_Provided records_:
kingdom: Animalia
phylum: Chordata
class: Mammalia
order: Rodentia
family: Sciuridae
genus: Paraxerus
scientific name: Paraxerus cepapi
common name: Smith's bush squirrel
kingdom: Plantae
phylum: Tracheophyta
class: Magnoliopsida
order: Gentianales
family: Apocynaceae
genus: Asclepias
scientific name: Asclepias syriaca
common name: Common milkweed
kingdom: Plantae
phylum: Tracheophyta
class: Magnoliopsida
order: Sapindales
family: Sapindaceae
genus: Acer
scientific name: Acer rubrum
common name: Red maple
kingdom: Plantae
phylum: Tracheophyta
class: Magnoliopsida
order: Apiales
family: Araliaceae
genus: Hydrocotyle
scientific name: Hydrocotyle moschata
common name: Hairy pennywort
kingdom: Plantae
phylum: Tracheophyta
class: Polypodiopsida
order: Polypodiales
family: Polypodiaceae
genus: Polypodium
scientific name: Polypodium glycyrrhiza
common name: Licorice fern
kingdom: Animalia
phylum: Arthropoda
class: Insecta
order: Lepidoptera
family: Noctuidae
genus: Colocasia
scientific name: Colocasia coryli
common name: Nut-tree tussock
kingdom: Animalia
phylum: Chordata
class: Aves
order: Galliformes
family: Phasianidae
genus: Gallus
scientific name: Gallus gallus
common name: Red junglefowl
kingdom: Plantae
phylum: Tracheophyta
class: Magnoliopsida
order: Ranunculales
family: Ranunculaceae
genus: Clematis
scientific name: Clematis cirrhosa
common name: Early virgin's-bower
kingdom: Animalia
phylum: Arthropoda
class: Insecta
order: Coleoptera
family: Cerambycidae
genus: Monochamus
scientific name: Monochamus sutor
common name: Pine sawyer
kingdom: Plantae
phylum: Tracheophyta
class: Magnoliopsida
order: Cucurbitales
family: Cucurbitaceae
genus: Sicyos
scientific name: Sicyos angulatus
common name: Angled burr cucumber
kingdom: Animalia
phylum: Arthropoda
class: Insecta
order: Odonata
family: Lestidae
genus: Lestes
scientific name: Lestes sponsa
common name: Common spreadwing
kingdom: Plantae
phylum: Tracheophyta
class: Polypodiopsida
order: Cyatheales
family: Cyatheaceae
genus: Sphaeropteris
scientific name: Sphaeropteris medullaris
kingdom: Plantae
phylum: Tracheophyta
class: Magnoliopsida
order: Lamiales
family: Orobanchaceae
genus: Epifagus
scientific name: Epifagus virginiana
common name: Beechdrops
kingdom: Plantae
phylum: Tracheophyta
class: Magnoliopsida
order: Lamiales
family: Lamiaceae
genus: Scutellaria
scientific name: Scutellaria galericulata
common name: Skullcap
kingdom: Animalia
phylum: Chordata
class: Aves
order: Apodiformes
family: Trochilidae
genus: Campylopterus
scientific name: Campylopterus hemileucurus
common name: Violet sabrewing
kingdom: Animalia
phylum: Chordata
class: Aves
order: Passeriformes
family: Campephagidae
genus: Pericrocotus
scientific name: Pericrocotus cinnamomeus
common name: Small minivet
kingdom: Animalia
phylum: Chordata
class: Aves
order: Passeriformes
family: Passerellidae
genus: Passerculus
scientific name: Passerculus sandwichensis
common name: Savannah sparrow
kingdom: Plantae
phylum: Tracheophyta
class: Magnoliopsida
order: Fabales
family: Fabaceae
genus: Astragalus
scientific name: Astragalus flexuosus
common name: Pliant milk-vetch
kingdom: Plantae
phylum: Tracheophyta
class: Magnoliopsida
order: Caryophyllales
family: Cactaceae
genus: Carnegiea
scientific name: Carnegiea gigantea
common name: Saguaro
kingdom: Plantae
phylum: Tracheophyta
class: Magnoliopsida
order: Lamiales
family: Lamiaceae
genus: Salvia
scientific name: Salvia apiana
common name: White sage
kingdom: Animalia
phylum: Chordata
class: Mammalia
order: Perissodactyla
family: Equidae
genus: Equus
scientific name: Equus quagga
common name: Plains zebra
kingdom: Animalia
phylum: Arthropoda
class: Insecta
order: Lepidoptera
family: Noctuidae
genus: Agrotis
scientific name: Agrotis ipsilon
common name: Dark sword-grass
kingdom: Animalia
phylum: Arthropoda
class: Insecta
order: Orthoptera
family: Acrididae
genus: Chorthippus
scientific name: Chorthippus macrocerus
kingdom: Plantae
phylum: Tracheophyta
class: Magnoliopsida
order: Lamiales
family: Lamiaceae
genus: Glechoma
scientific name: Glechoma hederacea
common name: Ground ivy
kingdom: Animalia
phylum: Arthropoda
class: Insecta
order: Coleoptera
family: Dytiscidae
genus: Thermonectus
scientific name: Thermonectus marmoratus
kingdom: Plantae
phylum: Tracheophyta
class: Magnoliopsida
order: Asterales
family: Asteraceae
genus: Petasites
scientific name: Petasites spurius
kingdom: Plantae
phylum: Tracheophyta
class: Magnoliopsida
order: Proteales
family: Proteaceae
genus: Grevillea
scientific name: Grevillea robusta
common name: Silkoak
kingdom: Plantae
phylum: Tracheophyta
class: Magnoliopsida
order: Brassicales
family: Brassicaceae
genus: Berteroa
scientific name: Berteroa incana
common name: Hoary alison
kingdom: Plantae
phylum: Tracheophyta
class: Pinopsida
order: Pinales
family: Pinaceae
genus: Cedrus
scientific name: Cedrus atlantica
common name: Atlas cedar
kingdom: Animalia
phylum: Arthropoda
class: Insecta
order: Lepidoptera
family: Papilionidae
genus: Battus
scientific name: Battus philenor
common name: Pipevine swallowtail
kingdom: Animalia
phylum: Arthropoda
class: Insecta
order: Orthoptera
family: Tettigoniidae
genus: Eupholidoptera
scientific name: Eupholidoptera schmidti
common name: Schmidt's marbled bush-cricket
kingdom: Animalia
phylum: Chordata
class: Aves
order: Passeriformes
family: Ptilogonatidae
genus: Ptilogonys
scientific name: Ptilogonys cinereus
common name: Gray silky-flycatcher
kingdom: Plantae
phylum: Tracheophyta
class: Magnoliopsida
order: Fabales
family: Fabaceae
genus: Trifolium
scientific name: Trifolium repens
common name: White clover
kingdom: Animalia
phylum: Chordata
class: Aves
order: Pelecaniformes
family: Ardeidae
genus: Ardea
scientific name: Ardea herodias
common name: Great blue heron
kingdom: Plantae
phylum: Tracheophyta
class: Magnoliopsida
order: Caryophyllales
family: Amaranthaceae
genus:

_Task directions_:
Copy out every line of the records above exactly as it stands, from the first line to the last.

_Complete response_:
kingdom: Animalia
phylum: Chordata
class: Mammalia
order: Rodentia
family: Sciuridae
genus: Paraxerus
scientific name: Paraxerus cepapi
common name: Smith's bush squirrel
kingdom: Plantae
phylum: Tracheophyta
class: Magnoliopsida
order: Gentianales
family: Apocynaceae
genus: Asclepias
scientific name: Asclepias syriaca
common name: Common milkweed
kingdom: Plantae
phylum: Tracheophyta
class: Magnoliopsida
order: Sapindales
family: Sapindaceae
genus: Acer
scientific name: Acer rubrum
common name: Red maple
kingdom: Plantae
phylum: Tracheophyta
class: Magnoliopsida
order: Apiales
family: Araliaceae
genus: Hydrocotyle
scientific name: Hydrocotyle moschata
common name: Hairy pennywort
kingdom: Plantae
phylum: Tracheophyta
class: Polypodiopsida
order: Polypodiales
family: Polypodiaceae
genus: Polypodium
scientific name: Polypodium glycyrrhiza
common name: Licorice fern
kingdom: Animalia
phylum: Arthropoda
class: Insecta
order: Lepidoptera
family: Noctuidae
genus: Colocasia
scientific name: Colocasia coryli
common name: Nut-tree tussock
kingdom: Animalia
phylum: Chordata
class: Aves
order: Galliformes
family: Phasianidae
genus: Gallus
scientific name: Gallus gallus
common name: Red junglefowl
kingdom: Plantae
phylum: Tracheophyta
class: Magnoliopsida
order: Ranunculales
family: Ranunculaceae
genus: Clematis
scientific name: Clematis cirrhosa
common name: Early virgin's-bower
kingdom: Animalia
phylum: Arthropoda
class: Insecta
order: Coleoptera
family: Cerambycidae
genus: Monochamus
scientific name: Monochamus sutor
common name: Pine sawyer
kingdom: Plantae
phylum: Tracheophyta
class: Magnoliopsida
order: Cucurbitales
family: Cucurbitaceae
genus: Sicyos
scientific name: Sicyos angulatus
common name: Angled burr cucumber
kingdom: Animalia
phylum: Arthropoda
class: Insecta
order: Odonata
family: Lestidae
genus: Lestes
scientific name: Lestes sponsa
common name: Common spreadwing
kingdom: Plantae
phylum: Tracheophyta
class: Polypodiopsida
order: Cyatheales
family: Cyatheaceae
genus: Sphaeropteris
scientific name: Sphaeropteris medullaris
kingdom: Plantae
phylum: Tracheophyta
class: Magnoliopsida
order: Lamiales
family: Orobanchaceae
genus: Epifagus
scientific name: Epifagus virginiana
common name: Beechdrops
kingdom: Plantae
phylum: Tracheophyta
class: Magnoliopsida
order: Lamiales
family: Lamiaceae
genus: Scutellaria
scientific name: Scutellaria galericulata
common name: Skullcap
kingdom: Animalia
phylum: Chordata
class: Aves
order: Apodiformes
family: Trochilidae
genus: Campylopterus
scientific name: Campylopterus hemileucurus
common name: Violet sabrewing
kingdom: Animalia
phylum: Chordata
class: Aves
order: Passeriformes
family: Campephagidae
genus: Pericrocotus
scientific name: Pericrocotus cinnamomeus
common name: Small minivet
kingdom: Animalia
phylum: Chordata
class: Aves
order: Passeriformes
family: Passerellidae
genus: Passerculus
scientific name: Passerculus sandwichensis
common name: Savannah sparrow
kingdom: Plantae
phylum: Tracheophyta
class: Magnoliopsida
order: Fabales
family: Fabaceae
genus: Astragalus
scientific name: Astragalus flexuosus
common name: Pliant milk-vetch
kingdom: Plantae
phylum: Tracheophyta
class: Magnoliopsida
order: Caryophyllales
family: Cactaceae
genus: Carnegiea
scientific name: Carnegiea gigantea
common name: Saguaro
kingdom: Plantae
phylum: Tracheophyta
class: Magnoliopsida
order: Lamiales
family: Lamiaceae
genus: Salvia
scientific name: Salvia apiana
common name: White sage
kingdom: Animalia
phylum: Chordata
class: Mammalia
order: Perissodactyla
family: Equidae
genus: Equus
scientific name: Equus quagga
common name: Plains zebra
kingdom: Animalia
phylum: Arthropoda
class: Insecta
order: Lepidoptera
family: Noctuidae
genus: Agrotis
scientific name: Agrotis ipsilon
common name: Dark sword-grass
kingdom: Animalia
phylum: Arthropoda
class: Insecta
order: Orthoptera
family: Acrididae
genus: Chorthippus
scientific name: Chorthippus macrocerus
kingdom: Plantae
phylum: Tracheophyta
class: Magnoliopsida
order: Lamiales
family: Lamiaceae
genus: Glechoma
scientific name: Glechoma hederacea
common name: Ground ivy
kingdom: Animalia
phylum: Arthropoda
class: Insecta
order: Coleoptera
family: Dytiscidae
genus: Thermonectus
scientific name: Thermonectus marmoratus
kingdom: Plantae
phylum: Tracheophyta
class: Magnoliopsida
order: Asterales
family: Asteraceae
genus: Petasites
scientific name: Petasites spurius
kingdom: Plantae
phylum: Tracheophyta
class: Magnoliopsida
order: Proteales
family: Proteaceae
genus: Grevillea
scientific name: Grevillea robusta
common name: Silkoak
kingdom: Plantae
phylum: Tracheophyta
class: Magnoliopsida
order: Brassicales
family: Brassicaceae
genus: Berteroa
scientific name: Berteroa incana
common name: Hoary alison
kingdom: Plantae
phylum: Tracheophyta
class: Pinopsida
order: Pinales
family: Pinaceae
genus: Cedrus
scientific name: Cedrus atlantica
common name: Atlas cedar
kingdom: Animalia
phylum: Arthropoda
class: Insecta
order: Lepidoptera
family: Papilionidae
genus: Battus
scientific name: Battus philenor
common name: Pipevine swallowtail
kingdom: Animalia
phylum: Arthropoda
class: Insecta
order: Orthoptera
family: Tettigoniidae
genus: Eupholidoptera
scientific name: Eupholidoptera schmidti
common name: Schmidt's marbled bush-cricket
kingdom: Animalia
phylum: Chordata
class: Aves
order: Passeriformes
family: Ptilogonatidae
genus: Ptilogonys
scientific name: Ptilogonys cinereus
common name: Gray silky-flycatcher
kingdom: Plantae
phylum: Tracheophyta
class: Magnoliopsida
order: Fabales
family: Fabaceae
genus: Trifolium
scientific name: Trifolium repens
common name: White clover
kingdom: Animalia
phylum: Chordata
class: Aves
order: Pelecaniformes
family: Ardeidae
genus: Ardea
scientific name: Ardea herodias
common name: Great blue heron
kingdom: Plantae
phylum: Tracheophyta
class: Magnoliopsida
order: Caryophyllales
family: Amaranthaceae
genus:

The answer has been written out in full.